Université Populaire de Perpignan
Décembre 2008


L’IDENTITE
par Jacky Arlettaz


Sculpté sur l’architrave du temple de Delphes, consacré à Apollon, on pouvait lire : « Connais-toi toi-même et laisse le monde aux Dieux » : formule contradictoire qui signifiait d’une part qu’il fallait penser à se connaître…et d’autre part que tout était décidé par les Dieux.
Ce simple regard sur l’histoire ancienne montre clairement que les questions :qui suis-je ? d’où viens-je et où vais-je ? ont balisé le parcours de l’existence humaine : ces questions ont une source commune : la quête de sens.


L’IDENTITE : CONCEPT MODERNE
L’ identité est un concept récent (date de la mise en place des papiers d’identité) ; c’est un terme très usité aujourd’hui dans une société en mal de repères : identité culturelle, identité religieuse, crise de l’identité, identité sociale…Cette mutation de la civilisation, argumentent les sociologues, explique la montée obsessionnelle du thème de l’identité : « nous sommes désormais entrés, pour le meilleur et pour le pire, dans l’âge des affirmations identitaires».

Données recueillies
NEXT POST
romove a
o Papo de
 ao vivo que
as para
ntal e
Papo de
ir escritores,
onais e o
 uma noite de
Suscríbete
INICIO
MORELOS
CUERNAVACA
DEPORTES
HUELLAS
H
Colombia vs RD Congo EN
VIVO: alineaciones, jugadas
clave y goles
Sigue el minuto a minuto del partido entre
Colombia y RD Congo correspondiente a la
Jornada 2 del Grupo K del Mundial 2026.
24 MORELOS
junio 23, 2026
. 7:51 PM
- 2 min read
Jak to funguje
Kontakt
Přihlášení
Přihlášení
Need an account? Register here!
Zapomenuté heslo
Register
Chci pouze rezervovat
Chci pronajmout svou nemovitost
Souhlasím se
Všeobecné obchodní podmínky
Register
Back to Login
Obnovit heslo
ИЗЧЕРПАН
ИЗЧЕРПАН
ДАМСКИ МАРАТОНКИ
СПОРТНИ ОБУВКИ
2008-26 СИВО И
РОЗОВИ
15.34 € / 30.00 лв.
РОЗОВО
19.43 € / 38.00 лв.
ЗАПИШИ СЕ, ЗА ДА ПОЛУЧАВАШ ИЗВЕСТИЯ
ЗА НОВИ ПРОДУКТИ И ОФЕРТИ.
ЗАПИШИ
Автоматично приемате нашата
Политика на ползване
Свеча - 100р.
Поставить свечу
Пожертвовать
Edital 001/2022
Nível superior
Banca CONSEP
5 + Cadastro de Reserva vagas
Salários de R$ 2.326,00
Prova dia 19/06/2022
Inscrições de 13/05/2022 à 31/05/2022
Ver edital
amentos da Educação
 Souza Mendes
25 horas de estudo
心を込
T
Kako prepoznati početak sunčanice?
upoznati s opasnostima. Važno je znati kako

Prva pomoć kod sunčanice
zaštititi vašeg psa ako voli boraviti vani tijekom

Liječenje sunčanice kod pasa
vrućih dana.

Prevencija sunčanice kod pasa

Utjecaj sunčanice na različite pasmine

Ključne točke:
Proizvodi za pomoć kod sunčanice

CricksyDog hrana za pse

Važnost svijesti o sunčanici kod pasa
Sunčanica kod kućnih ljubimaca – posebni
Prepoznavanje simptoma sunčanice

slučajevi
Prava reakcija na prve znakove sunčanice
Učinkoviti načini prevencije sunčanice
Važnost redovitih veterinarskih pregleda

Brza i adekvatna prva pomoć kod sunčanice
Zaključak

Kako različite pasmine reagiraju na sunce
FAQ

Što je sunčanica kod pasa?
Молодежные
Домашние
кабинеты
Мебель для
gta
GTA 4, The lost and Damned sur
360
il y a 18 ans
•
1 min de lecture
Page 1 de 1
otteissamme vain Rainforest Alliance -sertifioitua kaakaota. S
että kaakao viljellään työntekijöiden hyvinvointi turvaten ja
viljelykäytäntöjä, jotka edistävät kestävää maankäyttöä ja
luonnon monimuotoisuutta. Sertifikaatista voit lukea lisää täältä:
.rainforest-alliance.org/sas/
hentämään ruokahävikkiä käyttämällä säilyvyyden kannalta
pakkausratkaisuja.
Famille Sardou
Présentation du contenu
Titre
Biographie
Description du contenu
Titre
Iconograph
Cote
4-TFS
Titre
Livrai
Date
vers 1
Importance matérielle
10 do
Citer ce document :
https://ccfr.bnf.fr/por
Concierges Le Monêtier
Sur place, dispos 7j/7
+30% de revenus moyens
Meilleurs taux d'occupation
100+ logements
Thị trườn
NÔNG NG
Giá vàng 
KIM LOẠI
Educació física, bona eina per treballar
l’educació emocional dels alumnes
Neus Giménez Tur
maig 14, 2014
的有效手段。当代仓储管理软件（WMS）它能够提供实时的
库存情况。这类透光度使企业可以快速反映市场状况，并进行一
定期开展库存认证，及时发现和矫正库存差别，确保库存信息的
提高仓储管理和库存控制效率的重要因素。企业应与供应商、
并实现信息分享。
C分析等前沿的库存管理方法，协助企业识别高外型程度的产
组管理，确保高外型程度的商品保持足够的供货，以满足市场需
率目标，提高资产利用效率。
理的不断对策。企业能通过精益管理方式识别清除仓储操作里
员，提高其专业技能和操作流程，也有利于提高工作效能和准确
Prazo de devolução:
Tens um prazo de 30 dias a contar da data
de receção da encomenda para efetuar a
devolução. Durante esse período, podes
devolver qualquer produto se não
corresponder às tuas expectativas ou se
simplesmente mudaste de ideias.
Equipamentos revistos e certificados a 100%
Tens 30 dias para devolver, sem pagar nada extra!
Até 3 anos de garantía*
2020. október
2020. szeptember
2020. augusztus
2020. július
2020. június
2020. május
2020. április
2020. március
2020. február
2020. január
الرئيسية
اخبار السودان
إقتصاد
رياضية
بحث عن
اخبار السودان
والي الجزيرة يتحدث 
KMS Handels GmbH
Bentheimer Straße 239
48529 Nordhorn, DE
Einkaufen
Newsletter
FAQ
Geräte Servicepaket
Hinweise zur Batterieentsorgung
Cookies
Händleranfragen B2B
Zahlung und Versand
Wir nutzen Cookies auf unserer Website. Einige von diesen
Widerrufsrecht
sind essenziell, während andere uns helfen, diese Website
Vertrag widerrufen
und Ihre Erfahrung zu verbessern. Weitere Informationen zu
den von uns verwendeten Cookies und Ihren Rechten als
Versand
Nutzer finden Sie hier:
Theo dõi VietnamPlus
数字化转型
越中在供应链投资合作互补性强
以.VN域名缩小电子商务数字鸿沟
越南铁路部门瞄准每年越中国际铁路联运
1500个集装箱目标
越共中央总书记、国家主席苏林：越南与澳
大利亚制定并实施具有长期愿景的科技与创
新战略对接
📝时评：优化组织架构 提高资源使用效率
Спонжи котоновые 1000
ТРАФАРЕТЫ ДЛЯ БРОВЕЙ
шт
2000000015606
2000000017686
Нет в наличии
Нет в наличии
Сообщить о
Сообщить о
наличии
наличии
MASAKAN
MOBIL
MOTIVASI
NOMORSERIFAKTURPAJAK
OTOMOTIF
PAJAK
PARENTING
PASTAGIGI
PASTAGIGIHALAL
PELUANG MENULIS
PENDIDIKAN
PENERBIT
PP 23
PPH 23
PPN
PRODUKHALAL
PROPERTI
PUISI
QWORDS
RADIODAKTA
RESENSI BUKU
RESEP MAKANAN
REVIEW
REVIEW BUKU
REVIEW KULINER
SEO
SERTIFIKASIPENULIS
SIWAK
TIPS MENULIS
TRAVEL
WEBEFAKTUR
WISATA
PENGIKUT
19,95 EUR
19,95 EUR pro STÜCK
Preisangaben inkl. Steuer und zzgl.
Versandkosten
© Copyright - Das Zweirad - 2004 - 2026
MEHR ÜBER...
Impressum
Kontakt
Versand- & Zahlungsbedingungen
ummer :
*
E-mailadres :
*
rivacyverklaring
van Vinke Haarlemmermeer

Consigne: Réécris le passage du texte sur l'identité qui va de « Université Populaire de » à « quête de sens. », en remplaçant « temple » par « sanctuaire ». Ces données viennent d'une autre source.

Résultat:
Université Populaire de Perpignan
Décembre 2008


L’IDENTITE
par Jacky Arlettaz


Sculpté sur l’architrave du sanctuaire de Delphes, consacré à Apollon, on pouvait lire : « Connais-toi toi-même et laisse le monde aux Dieux » : formule contradictoire qui signifiait d’une part qu’il fallait penser à se connaître…et d’autre part que tout était décidé par les Dieux.
Ce simple regard sur l’histoire ancienne montre clairement que les questions :qui suis-je ? d’où viens-je et où vais-je ? ont balisé le parcours de l’existence humaine : ces questions ont une source commune : la quête de sens.